What is the complexity of $T(n) =3T((n-2)/2) + n^2$?

Question

I have to find the complexity of a recursive function that has this form: $$T(n) =\left\{\begin{aligned} &3T((n-2)/2) + k_2n^2&&\text{ when }n > 1\\ &k_1 &&\text{ when } n = 1 \end{aligned}\right.$$ I have met $ T(n) = a*T(n/b) + n $, which resolves with Master Method, and $ T(n) = T(n-1) + n $ which resolves with iterative, but this is mixed, and I can't find a solution to it.

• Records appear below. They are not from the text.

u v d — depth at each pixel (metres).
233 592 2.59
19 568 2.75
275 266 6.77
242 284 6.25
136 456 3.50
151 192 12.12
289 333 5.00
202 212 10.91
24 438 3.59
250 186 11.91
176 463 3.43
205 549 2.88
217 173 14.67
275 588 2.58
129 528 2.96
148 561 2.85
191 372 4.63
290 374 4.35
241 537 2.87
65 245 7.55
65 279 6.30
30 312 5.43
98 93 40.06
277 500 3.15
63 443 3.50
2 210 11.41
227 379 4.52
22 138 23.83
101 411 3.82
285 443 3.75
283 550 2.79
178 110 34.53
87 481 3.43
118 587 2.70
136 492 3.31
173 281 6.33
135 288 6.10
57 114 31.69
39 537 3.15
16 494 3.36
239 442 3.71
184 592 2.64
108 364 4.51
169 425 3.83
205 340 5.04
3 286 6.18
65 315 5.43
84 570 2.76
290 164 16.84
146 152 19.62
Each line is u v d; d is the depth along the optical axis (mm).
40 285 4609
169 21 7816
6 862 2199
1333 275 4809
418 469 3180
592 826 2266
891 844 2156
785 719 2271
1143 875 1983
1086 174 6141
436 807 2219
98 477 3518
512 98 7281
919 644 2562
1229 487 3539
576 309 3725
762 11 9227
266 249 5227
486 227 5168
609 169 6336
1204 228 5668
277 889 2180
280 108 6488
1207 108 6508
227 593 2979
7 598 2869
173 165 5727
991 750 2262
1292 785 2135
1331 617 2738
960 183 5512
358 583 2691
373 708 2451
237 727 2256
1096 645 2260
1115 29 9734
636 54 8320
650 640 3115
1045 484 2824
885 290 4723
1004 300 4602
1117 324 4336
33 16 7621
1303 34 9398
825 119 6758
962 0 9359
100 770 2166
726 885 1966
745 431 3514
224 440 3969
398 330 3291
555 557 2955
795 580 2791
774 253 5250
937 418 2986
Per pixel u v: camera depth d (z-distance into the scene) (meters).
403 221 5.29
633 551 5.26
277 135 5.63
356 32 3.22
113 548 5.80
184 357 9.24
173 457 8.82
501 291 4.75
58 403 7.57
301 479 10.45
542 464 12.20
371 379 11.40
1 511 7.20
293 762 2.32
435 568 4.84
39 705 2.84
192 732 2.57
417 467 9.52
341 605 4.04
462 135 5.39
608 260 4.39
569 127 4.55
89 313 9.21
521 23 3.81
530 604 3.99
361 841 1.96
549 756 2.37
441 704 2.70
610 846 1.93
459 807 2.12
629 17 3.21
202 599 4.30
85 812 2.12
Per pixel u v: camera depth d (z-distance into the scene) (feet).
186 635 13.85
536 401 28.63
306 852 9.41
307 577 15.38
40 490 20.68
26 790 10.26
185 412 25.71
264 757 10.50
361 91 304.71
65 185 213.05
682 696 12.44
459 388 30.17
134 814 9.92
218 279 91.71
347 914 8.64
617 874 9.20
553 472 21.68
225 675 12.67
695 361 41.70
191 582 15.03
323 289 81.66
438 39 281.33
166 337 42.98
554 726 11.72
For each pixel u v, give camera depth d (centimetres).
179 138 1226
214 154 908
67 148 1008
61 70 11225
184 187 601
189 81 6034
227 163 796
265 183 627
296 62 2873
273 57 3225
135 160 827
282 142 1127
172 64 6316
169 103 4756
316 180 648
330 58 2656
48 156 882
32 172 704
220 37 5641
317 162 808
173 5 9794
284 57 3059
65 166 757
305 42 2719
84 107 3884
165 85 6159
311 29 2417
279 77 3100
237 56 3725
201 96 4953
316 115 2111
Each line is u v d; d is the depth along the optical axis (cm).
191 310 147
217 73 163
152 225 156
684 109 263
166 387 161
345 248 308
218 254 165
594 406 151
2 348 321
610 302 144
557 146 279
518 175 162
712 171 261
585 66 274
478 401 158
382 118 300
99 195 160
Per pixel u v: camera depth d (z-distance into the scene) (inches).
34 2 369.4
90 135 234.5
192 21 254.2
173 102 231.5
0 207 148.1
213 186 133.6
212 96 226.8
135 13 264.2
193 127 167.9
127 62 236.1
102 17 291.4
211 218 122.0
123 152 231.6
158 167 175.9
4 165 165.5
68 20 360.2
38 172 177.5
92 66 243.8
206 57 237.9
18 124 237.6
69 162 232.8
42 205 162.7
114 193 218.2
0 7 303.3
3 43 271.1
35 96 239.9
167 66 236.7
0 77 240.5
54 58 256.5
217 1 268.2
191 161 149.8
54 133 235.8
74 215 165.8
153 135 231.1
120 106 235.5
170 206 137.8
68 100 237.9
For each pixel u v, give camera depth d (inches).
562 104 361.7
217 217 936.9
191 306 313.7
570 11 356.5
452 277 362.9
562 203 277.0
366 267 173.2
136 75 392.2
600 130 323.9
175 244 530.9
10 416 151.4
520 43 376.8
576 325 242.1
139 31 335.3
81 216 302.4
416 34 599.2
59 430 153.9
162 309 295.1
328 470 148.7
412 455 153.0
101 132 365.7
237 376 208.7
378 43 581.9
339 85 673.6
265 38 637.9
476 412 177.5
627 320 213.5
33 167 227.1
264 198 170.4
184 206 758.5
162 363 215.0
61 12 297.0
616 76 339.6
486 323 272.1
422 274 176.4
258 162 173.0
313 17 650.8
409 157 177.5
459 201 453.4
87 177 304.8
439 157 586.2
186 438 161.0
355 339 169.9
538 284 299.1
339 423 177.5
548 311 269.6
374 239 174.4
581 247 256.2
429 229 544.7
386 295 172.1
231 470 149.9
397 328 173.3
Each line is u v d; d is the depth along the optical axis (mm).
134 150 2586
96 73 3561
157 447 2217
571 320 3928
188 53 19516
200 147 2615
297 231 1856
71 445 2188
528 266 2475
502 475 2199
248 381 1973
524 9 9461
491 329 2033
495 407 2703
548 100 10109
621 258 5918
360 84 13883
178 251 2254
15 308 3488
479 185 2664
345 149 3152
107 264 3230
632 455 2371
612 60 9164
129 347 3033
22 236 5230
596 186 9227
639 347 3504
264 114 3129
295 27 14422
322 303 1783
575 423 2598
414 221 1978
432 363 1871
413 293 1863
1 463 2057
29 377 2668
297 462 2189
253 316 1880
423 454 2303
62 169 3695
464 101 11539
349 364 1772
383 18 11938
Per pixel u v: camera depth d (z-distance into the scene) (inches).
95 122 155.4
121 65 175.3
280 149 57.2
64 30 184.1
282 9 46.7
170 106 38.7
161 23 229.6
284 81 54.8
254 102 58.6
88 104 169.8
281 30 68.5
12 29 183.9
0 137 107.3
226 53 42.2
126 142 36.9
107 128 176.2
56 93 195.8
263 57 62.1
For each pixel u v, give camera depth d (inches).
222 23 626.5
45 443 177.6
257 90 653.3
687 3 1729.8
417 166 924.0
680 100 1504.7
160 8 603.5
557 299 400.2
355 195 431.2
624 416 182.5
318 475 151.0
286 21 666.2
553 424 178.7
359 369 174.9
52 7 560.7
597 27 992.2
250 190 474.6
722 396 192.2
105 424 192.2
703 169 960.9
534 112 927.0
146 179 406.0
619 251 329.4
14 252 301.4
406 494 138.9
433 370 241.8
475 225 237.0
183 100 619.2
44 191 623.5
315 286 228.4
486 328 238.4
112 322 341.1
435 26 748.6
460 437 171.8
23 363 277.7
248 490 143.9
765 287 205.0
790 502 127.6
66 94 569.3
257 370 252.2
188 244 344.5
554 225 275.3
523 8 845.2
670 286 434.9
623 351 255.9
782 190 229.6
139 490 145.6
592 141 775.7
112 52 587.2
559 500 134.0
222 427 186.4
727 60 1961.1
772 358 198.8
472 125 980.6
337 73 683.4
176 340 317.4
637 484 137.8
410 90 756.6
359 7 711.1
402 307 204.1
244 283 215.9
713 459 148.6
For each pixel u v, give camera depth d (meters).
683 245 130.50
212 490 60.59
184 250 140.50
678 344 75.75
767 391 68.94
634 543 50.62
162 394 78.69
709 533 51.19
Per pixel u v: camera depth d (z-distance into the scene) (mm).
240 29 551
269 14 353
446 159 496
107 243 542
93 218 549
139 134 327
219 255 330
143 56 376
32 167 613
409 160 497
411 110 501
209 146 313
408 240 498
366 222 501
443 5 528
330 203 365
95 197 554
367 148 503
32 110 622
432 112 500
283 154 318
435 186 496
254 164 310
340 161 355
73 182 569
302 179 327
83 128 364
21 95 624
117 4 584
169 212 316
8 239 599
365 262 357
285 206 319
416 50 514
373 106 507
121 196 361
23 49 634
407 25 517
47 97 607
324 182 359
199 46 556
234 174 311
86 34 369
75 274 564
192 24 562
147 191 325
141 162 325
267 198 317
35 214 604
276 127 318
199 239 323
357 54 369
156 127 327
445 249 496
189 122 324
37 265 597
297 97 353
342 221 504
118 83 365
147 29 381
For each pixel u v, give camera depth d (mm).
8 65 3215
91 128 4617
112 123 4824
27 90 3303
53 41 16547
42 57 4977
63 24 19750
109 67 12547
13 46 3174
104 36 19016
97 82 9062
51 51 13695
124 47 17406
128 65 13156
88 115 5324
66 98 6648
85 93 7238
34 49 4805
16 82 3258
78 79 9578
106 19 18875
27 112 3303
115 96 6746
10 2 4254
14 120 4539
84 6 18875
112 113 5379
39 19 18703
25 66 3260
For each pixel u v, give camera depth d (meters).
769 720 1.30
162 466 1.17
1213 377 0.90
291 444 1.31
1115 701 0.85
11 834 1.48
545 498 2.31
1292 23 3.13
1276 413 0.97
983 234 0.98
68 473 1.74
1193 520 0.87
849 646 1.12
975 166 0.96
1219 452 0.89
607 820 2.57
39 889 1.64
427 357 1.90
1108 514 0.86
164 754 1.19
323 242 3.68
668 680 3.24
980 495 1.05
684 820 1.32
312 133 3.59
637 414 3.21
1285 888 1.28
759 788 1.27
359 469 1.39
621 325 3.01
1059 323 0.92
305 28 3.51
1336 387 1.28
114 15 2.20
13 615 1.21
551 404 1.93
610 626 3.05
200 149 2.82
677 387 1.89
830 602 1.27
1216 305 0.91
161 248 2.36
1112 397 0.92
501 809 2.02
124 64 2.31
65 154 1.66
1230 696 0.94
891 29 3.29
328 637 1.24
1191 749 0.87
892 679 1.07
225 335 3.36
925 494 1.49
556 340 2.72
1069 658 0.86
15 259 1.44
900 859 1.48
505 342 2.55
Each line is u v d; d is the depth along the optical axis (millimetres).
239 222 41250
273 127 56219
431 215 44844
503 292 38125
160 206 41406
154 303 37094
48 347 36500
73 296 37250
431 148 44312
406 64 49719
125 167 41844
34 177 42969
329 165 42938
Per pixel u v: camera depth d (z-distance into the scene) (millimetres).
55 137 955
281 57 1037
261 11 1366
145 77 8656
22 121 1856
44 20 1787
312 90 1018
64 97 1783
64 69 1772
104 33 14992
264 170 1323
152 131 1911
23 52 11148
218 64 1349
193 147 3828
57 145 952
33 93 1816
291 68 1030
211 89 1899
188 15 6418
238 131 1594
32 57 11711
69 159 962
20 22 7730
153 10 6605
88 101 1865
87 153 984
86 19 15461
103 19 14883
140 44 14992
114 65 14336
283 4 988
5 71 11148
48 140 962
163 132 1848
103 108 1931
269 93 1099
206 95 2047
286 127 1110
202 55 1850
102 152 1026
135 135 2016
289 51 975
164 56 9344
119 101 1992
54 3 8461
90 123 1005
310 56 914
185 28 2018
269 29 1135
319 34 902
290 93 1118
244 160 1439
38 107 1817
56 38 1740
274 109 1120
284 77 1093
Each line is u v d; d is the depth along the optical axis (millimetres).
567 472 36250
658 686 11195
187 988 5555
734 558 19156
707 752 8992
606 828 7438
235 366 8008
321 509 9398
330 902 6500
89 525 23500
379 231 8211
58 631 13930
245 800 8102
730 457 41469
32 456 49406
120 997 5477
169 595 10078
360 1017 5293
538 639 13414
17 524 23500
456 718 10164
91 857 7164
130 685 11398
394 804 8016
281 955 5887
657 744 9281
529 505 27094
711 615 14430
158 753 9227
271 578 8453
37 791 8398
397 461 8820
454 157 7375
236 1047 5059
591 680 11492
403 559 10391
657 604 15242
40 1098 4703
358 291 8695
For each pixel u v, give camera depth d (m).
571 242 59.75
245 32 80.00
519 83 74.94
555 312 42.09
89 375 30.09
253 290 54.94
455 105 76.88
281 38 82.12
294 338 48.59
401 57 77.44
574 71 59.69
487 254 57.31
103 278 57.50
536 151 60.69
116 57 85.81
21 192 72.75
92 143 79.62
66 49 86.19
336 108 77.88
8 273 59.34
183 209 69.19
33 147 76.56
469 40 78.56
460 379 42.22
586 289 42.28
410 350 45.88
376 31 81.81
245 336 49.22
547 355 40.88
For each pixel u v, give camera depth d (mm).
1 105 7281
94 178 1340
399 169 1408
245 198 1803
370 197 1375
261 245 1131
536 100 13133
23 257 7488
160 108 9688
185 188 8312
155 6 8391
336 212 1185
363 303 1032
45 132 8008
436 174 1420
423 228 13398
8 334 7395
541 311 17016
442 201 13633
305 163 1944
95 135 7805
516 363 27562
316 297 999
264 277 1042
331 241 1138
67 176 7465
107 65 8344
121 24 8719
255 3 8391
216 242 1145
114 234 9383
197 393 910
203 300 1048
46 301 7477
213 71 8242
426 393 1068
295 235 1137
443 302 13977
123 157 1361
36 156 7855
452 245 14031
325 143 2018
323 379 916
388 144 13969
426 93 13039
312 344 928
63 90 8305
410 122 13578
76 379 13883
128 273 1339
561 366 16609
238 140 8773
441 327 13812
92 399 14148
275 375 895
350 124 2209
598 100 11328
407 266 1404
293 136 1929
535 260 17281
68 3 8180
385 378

I have discovered that if I try it the iterative way starting from $T(n-2)$ and continuing with $ 3^k T( n/(2^k) )$, I end up with $ T(n-2) = 3^k*3T( n / (2^k2) ) + \sum_{i=0}^k( 3^i ( n /2^k - 2))$ but this leads nowhere. How can I find this solution?

Answer 1

$$\bullet \quad \text{Note that: } T(n+2)=3T\bigg(\cfrac{n}{2} \bigg) +(n+2)^2=3T\bigg(\cfrac{n}{2} \bigg) +\Theta(n^2)$$ $$\text{Master Theorem } \implies T(n+2)=\Theta (n^2 )\iff T(n)=\Theta \big( (n-2)^2\big)=\Theta (n^2)$$ $$\implies \bbox[5px,border:1.5px solid red] {\color{black}{ T(n)=\Theta(n^2)}}$$

(note: $\log_2(3)<\log_2(4)=2$)

Answer 2

It'll need at least an $n^2$ behaviour, to match the last term on the right. Try $T(n)\sim cn^2$ so, for large $n$, $3T(n/2-1)\sim 3cn^2/4$. Equating $n^2$ coefficients, $c=3c^2/4+1$ i.e. $c=4$. On the other hand, a nonzero $n^p$ coeffiient can't be matched for $p>3$. So $T(n)\sim 4n^2\in\Theta(n^2)$.